• GIVEN DATA
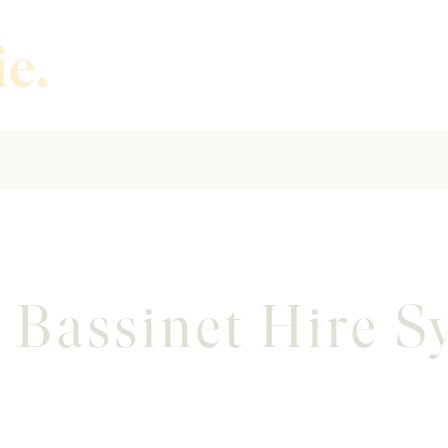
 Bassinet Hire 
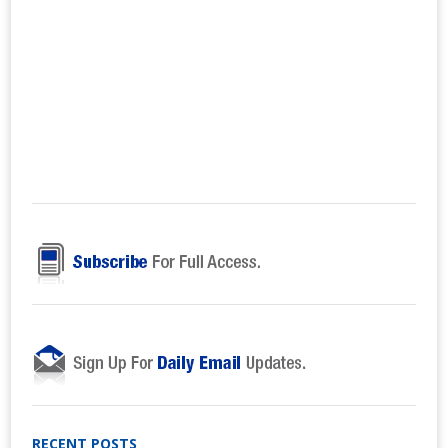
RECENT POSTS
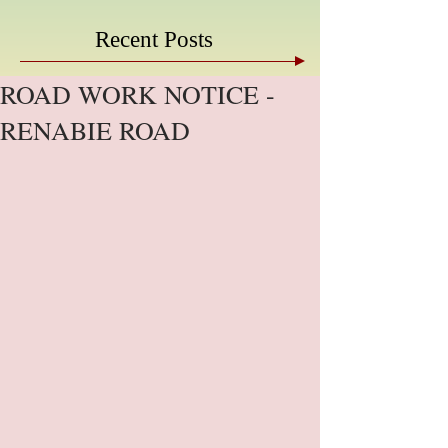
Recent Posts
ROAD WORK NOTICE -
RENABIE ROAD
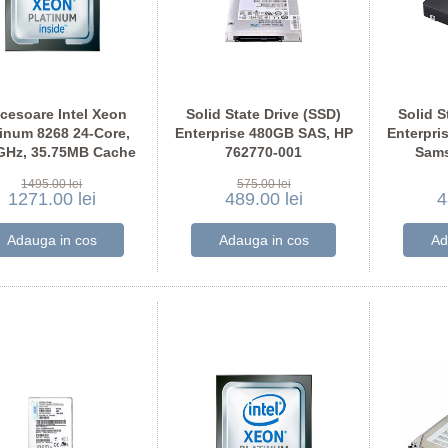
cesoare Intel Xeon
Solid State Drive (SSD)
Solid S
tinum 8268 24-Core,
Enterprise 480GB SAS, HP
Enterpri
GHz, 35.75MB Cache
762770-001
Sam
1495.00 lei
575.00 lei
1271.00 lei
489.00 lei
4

• TASK TO CARRY OUT
Above are the records; reproduce them exactly and leave out the pictures.

• REPLY
 Bassinet Hire 
RECENT POSTS
Recent Posts
ROAD WORK NOTICE -
RENABIE ROAD
cesoare Intel Xeon
Solid State Drive (SSD)
Solid S
tinum 8268 24-Core,
Enterprise 480GB SAS, HP
Enterpri
GHz, 35.75MB Cache
762770-001
Sam
1495.00 lei
575.00 lei
1271.00 lei
489.00 lei
4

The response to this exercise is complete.